Но, если не считать этого единственного разочарования, Вашет была блестящим источником информации. На мои бесконечные вопросы она отвечала быстро и понятно. В результате я невольно чувствовал, будто мои навыки речи и боевых искусств развиваются со скоростью ветра.
Вашет моего энтузиазма не разделяла и не стеснялась сообщать мне об этом. Весьма красноречиво. На двух языках.
Мы с Вашет находились в потаенной долине, где росло меч-дерево. Около часа мы отрабатывали удары и блоки руками и теперь сидели в высокой траве и переводили дух.
Точнее, дух переводил я. Вашет ничуть не запыхалась. Работать со мной было для нее пустяком, и не бывало еще такого, чтобы она не сумела наказать меня за медлительность, лениво протянув руку мимо всех моих блоков, чтобы отвесить мне легкую затрещину.
— Вашет, — сказал я, набираясь храбрости спросить о том, что тревожило меня уже некоторое время, — а можно задать один вопрос, может быть, несколько дерзкий?
— Я предпочитаю дерзких учеников, — сказала она. — И я надеялась, что мы уже миновали ту стадию, когда стоило беспокоиться о таких вещах.
— А в чем смысл всего вот этого? — я указал на нас с нею.
— Смысл «всего вот этого», — передразнила она, — в том, чтобы научить тебя сражаться несколько лучше, чем малыш, напившийся вина своей матери.

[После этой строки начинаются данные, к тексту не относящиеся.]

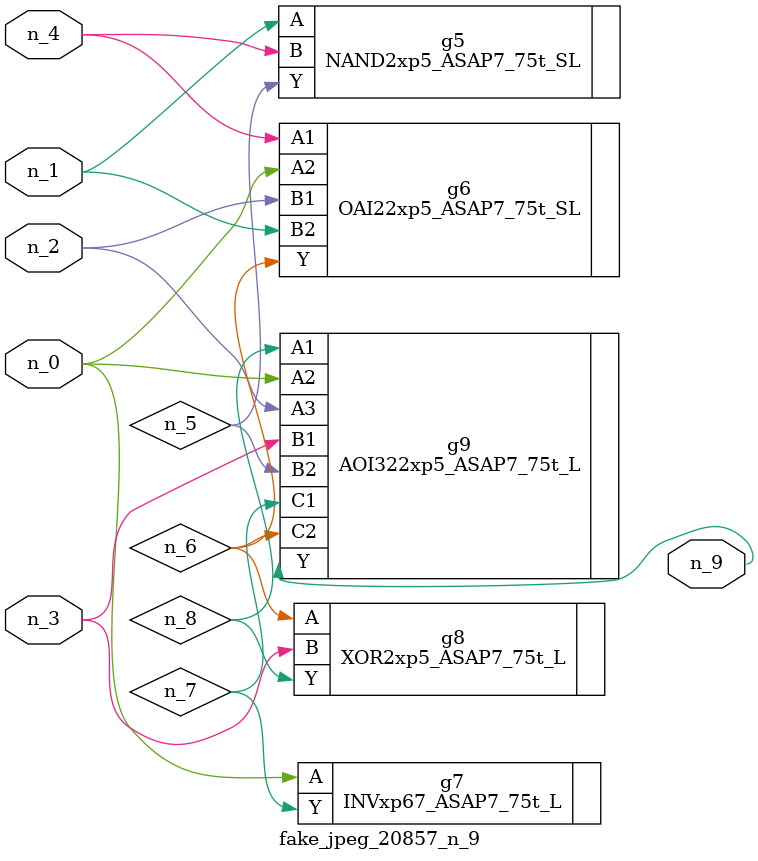
<source format=v>
module fake_jpeg_20857_n_9 (n_3, n_2, n_1, n_0, n_4, n_9);

input n_3;
input n_2;
input n_1;
input n_0;
input n_4;

output n_9;

wire n_8;
wire n_6;
wire n_5;
wire n_7;

NAND2xp5_ASAP7_75t_SL g5 ( 
.A(n_1),
.B(n_4),
.Y(n_5)
);

OAI22xp5_ASAP7_75t_SL g6 ( 
.A1(n_4),
.A2(n_0),
.B1(n_2),
.B2(n_1),
.Y(n_6)
);

INVxp67_ASAP7_75t_L g7 ( 
.A(n_0),
.Y(n_7)
);

XOR2xp5_ASAP7_75t_L g8 ( 
.A(n_6),
.B(n_3),
.Y(n_8)
);

AOI322xp5_ASAP7_75t_L g9 ( 
.A1(n_8),
.A2(n_0),
.A3(n_2),
.B1(n_3),
.B2(n_5),
.C1(n_7),
.C2(n_6),
.Y(n_9)
);


endmodule
</source>
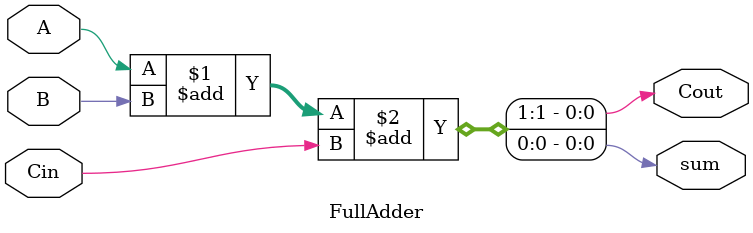
<source format=v>

module FullAdder(
    input A,
    input B,
    input Cin,
    output sum,
    output Cout
    );
   assign {Cout,sum}=A+B+Cin;
   
endmodule

</source>
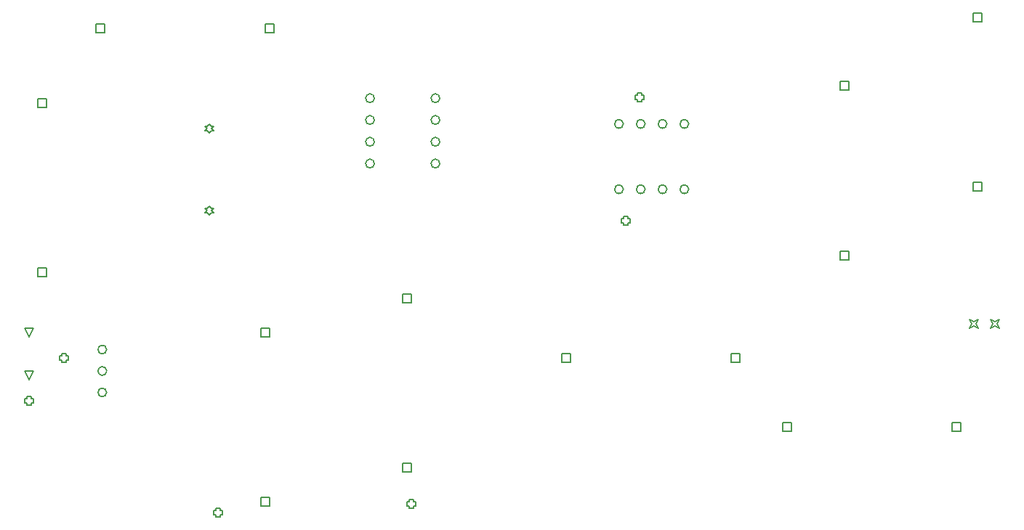
<source format=gbr>
%TF.GenerationSoftware,Altium Limited,Altium Designer,24.9.1 (31)*%
G04 Layer_Color=2752767*
%FSLAX45Y45*%
%MOMM*%
%TF.SameCoordinates,90D1A1F6-6801-43AA-A97B-90F854C06351*%
%TF.FilePolarity,Positive*%
%TF.FileFunction,Drawing*%
%TF.Part,Single*%
G01*
G75*
%TA.AperFunction,NonConductor*%
%ADD49C,0.12700*%
%ADD50C,0.16933*%
D49*
X4200000Y4549200D02*
X4149200Y4650800D01*
X4250800D01*
X4200000Y4549200D01*
Y5049200D02*
X4149200Y5150800D01*
X4250800D01*
X4200000Y5049200D01*
X8549200Y5449200D02*
Y5550800D01*
X8650800D01*
Y5449200D01*
X8549200D01*
Y3475620D02*
Y3577220D01*
X8650800D01*
Y3475620D01*
X8549200D01*
X6899200Y5049200D02*
Y5150800D01*
X7000800D01*
Y5049200D01*
X6899200D01*
Y3075620D02*
Y3177220D01*
X7000800D01*
Y3075620D01*
X6899200D01*
X6949200Y8599200D02*
Y8700800D01*
X7050800D01*
Y8599200D01*
X6949200D01*
X4975620D02*
Y8700800D01*
X5077220D01*
Y8599200D01*
X4975620D01*
X15199200Y8722780D02*
Y8824380D01*
X15300800D01*
Y8722780D01*
X15199200D01*
Y6749200D02*
Y6850800D01*
X15300800D01*
Y6749200D01*
X15199200D01*
X12975620Y3949200D02*
Y4050800D01*
X13077220D01*
Y3949200D01*
X12975620D01*
X14949200D02*
Y4050800D01*
X15050800D01*
Y3949200D01*
X14949200D01*
X6300000Y6472200D02*
X6325400Y6497600D01*
X6350800D01*
X6325400Y6523000D01*
X6350800Y6548400D01*
X6325400D01*
X6300000Y6573800D01*
X6274600Y6548400D01*
X6249200D01*
X6274600Y6523000D01*
X6249200Y6497600D01*
X6274600D01*
X6300000Y6472200D01*
Y7426200D02*
X6325400Y7451600D01*
X6350800D01*
X6325400Y7477000D01*
X6350800Y7502400D01*
X6325400D01*
X6300000Y7527800D01*
X6274600Y7502400D01*
X6249200D01*
X6274600Y7477000D01*
X6249200Y7451600D01*
X6274600D01*
X6300000Y7426200D01*
X4299200Y7722780D02*
Y7824380D01*
X4400800D01*
Y7722780D01*
X4299200D01*
Y5749200D02*
Y5850800D01*
X4400800D01*
Y5749200D01*
X4299200D01*
X10399200Y4749200D02*
Y4850800D01*
X10500800D01*
Y4749200D01*
X10399200D01*
X12372780D02*
Y4850800D01*
X12474380D01*
Y4749200D01*
X12372780D01*
X15399200Y5149200D02*
X15424600Y5200000D01*
X15399200Y5250800D01*
X15450000Y5225400D01*
X15500800Y5250800D01*
X15475400Y5200000D01*
X15500800Y5149200D01*
X15450000Y5174600D01*
X15399200Y5149200D01*
X15149200D02*
X15174600Y5200000D01*
X15149200Y5250800D01*
X15200000Y5225400D01*
X15250800Y5250800D01*
X15225400Y5200000D01*
X15250800Y5149200D01*
X15200000Y5174600D01*
X15149200Y5149200D01*
X13649200Y5949200D02*
Y6050800D01*
X13750800D01*
Y5949200D01*
X13649200D01*
Y7922780D02*
Y8024380D01*
X13750800D01*
Y7922780D01*
X13649200D01*
X4174600Y4274600D02*
Y4249200D01*
X4225400D01*
Y4274600D01*
X4250800D01*
Y4325400D01*
X4225400D01*
Y4350800D01*
X4174600D01*
Y4325400D01*
X4149200D01*
Y4274600D01*
X4174600D01*
X11286100Y7813100D02*
Y7787700D01*
X11336900D01*
Y7813100D01*
X11362300D01*
Y7863900D01*
X11336900D01*
Y7889300D01*
X11286100D01*
Y7863900D01*
X11260700D01*
Y7813100D01*
X11286100D01*
X11124600Y6374600D02*
Y6349200D01*
X11175400D01*
Y6374600D01*
X11200800D01*
Y6425400D01*
X11175400D01*
Y6450800D01*
X11124600D01*
Y6425400D01*
X11099200D01*
Y6374600D01*
X11124600D01*
X6374600Y2974600D02*
Y2949200D01*
X6425400D01*
Y2974600D01*
X6450800D01*
Y3025400D01*
X6425400D01*
Y3050800D01*
X6374600D01*
Y3025400D01*
X6349200D01*
Y2974600D01*
X6374600D01*
X8624600Y3074600D02*
Y3049200D01*
X8675400D01*
Y3074600D01*
X8700800D01*
Y3125400D01*
X8675400D01*
Y3150800D01*
X8624600D01*
Y3125400D01*
X8599200D01*
Y3074600D01*
X8624600D01*
X4574600Y4774600D02*
Y4749200D01*
X4625400D01*
Y4774600D01*
X4650800D01*
Y4825400D01*
X4625400D01*
Y4850800D01*
X4574600D01*
Y4825400D01*
X4549200D01*
Y4774600D01*
X4574600D01*
D50*
X11881800Y7531000D02*
G03*
X11881800Y7531000I-50800J0D01*
G01*
X11627800D02*
G03*
X11627800Y7531000I-50800J0D01*
G01*
X11373800D02*
G03*
X11373800Y7531000I-50800J0D01*
G01*
X11119800D02*
G03*
X11119800Y7531000I-50800J0D01*
G01*
X11881800Y6769000D02*
G03*
X11881800Y6769000I-50800J0D01*
G01*
X11627800D02*
G03*
X11627800Y6769000I-50800J0D01*
G01*
X11373800D02*
G03*
X11373800Y6769000I-50800J0D01*
G01*
X11119800D02*
G03*
X11119800Y6769000I-50800J0D01*
G01*
X8219800Y7831000D02*
G03*
X8219800Y7831000I-50800J0D01*
G01*
Y7577000D02*
G03*
X8219800Y7577000I-50800J0D01*
G01*
Y7323000D02*
G03*
X8219800Y7323000I-50800J0D01*
G01*
Y7069000D02*
G03*
X8219800Y7069000I-50800J0D01*
G01*
X8981800Y7831000D02*
G03*
X8981800Y7831000I-50800J0D01*
G01*
Y7577000D02*
G03*
X8981800Y7577000I-50800J0D01*
G01*
Y7323000D02*
G03*
X8981800Y7323000I-50800J0D01*
G01*
Y7069000D02*
G03*
X8981800Y7069000I-50800J0D01*
G01*
X5100800Y4900000D02*
G03*
X5100800Y4900000I-50800J0D01*
G01*
Y4650000D02*
G03*
X5100800Y4650000I-50800J0D01*
G01*
Y4400000D02*
G03*
X5100800Y4400000I-50800J0D01*
G01*
%TF.MD5,ad521cbd81871e92acf97e725b8cdc5a*%
M02*

</source>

В тот день ее светлые волосы были заплетены в две коротких косы, заброшенных за плечи. Это придавало ей странно девичий вид и отнюдь не прибавило мне самоуважения, поскольку за последний час она раз за разом швыряла меня наземь, вынуждала просить пощады и щедро отвешивала мне бесчисленные тумаки и пинки, увесистые, но милосердно сдерживаемые.
А один раз она, хохоча, непринужденно заступила мне за спину и крепко шлепнула по заднице, так, словно она была развязным пьяницей в кабаке, а я — служанкой в открытом корсаже.
— Но зачем? — спросил я. — С какой целью ты меня учишь? Если Темпи поступил дурно, взявшись меня учить, зачем же учить меня дальше?
Вашет одобрительно кивнула.
— Я все думала, много ли времени тебе потребуется, чтобы додуматься до этого вопроса, — сказала она. — Тебе следовало бы его задать одним из первых.